L’essor des nouvelles technologies dans le secteur juridique interroge sur l’évolution du rôle de l’avocat.

Le rapport du BCG publié l’année dernière tente de mesurer l’impact potentiel de la technologie sur le modèle des cabinets d’avocat. Plus récemment, la prise de parole de Mark Cohen, l’un des auteurs les plus influents sur la scène juridique internationale, devant le Barreau National allemand est riche d’enseignement.

La technologie pour corriger un problème de distribution

Mark relève, à propos du marché américain, que “le droit souffre d’un problème de distribution”. On peut faire la même observation en France : une part significative des avocats est “sous-employée” ou “sous-utilisée” avec un revenu mensuel moyen d’un collaborateur oscillant entre 1500 et 1700 € nets (Observatoire du CNB). Parallèlement, de très nombreux usagers du droit demeurent démunis face au juridique en général et à l’accès au services juridiques en particulier. Rappelons que plus de 80% des français jugent difficile de trouver un bon avocat à un prix abordable, d’après un sondage OpinionWay pour Avostart (2015).

Selon Mark, “les outils existent pour corriger ces inégalités”. Ils sont liés au numérique mais pas seulement. A l’heure actuelle, ce sont surtout les nouveaux modèles de fourniture digitale de prestations de services juridiques qui changent la donne.

Vers l’avènement d’un “legal entrepreneur” ?

Les fondamentaux de l’activité juridique, c’est-à-dire la pratique du droit, n’ont pas véritablement changé. C’est la façon de pratiquer le droit qui est affecté de manière structurelle  : un constat qu’on retrouve dans le rapport Haeri sur l’avenir de la profession d’avocat en France. Quel est le sens de cette évolution ?

Le cabinet d’avocat n’est plus nécessairement l’unité de base du marché du droit. Il ne s’agit plus de pratiquer le droit au sens strict mais d’organiser la prestation de services juridiques. C’est un modèle de service centré sur le client, disponible 24/24, optimisé technologiquement et sur le plan du processus, collaboratif, moins coûteux, plus agile. Le marché des services juridiques se construit autour d’un tryptique nouveau de compétences : un volet juridique bien sûr, mais également un volet technologique et une dimension process/project management.

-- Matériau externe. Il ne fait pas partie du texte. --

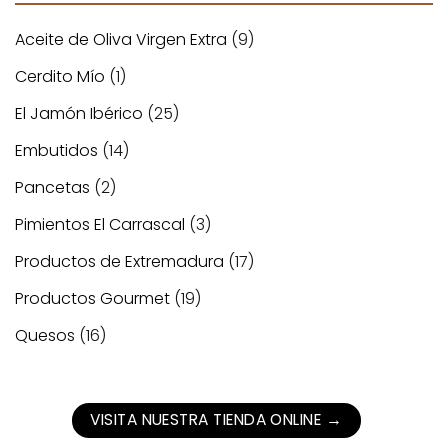
Aceite de Oliva Virgen Extra
(9)
Cerdito Mío
(1)
El Jamón Ibérico
(25)
Embutidos
(14)
Pancetas
(2)
Pimientos El Carrascal
(3)
Productos de Extremadura
(17)
Productos Gourmet
(19)
Quesos
(16)
VISITA NUESTRA TIENDA ONLINE
→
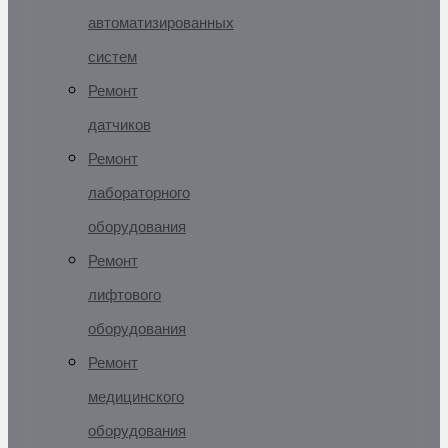
автоматизированных
систем
Ремонт
датчиков
Ремонт
лабораторного
оборудования
Ремонт
лифтового
оборудования
Ремонт
медицинского
оборудования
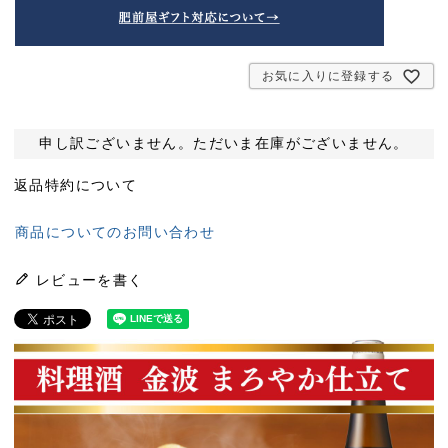
お気に入りに登録する
申し訳ございません。ただいま在庫がございません。
返品特約について
商品についてのお問い合わせ
レビューを書く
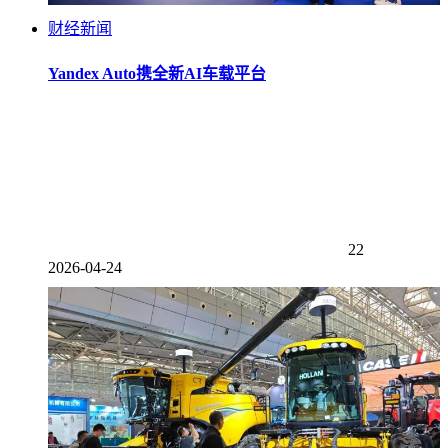
财经新闻
Yandex Auto携全新AI车载平台
22
2026-04-24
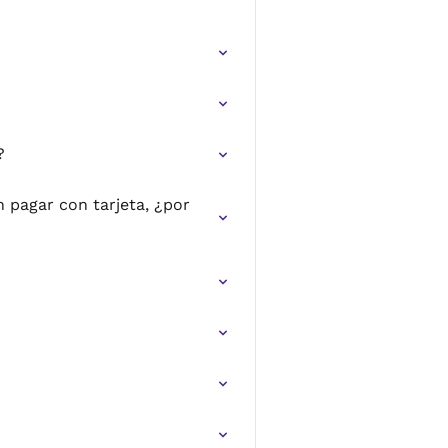
?
 pagar con tarjeta, ¿por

C’est l’avènement de ce que Mark appelle “l’âge d’or du legal entrepreneur”.

L’avocat et son métier : “back to basics”

La nouvelle pratique juridique qui se dessine implique une évolution des activités de l’avocat.  Plus collaboratif, s’appuyant davantage sur la technologie, l’avocat le volume de ses activités secondaires se réduire (recherche juridique, tâches documentaires, gestion de pièces, démarches administratives, etc.) grâce à des outils permettant leur automatisation et numérisation.

Dans ce contexte, l’avocat se recentre sur son coeur de métier. Il analyse des données et fournit son analyse stratégique et son point de vue d’expert. Mark relève, de manière optimiste, que la technologie et l’Intelligence Artificielle constituent de nouveaux outils qui permettront aux avocats de remonter sur la chaîne de valeur.

L’évolution du marché du droit va de pair avec l’émergence de nouvelles opportunités pour l’avocat. L’enjeu est double : proposer une offre juridique plus centrée sur les besoins réels des clients et assurer le développement de l’activité juridique.  L’avocat de demain devra pour cela acquérir de nouvelles compétences : “le nouveau métier du droit ne sera pas uniforme mais une mosaïque de formations, compétences et trajectoires différentes.” Un point de vue que nous partageons chez Legalstart !

 

Propos recueillis par Malo de Braquilanges lors des échanges entre Mark Cohen et les fondateurs de Legalstart.fr à Paris en mai 2017. Mark est l’un des principaux influencers sur la scène juridique internationale et consultant dans le domaine juridique. Basé aux Etats-Unis, Mark est un expert des technologies appliquées au droit.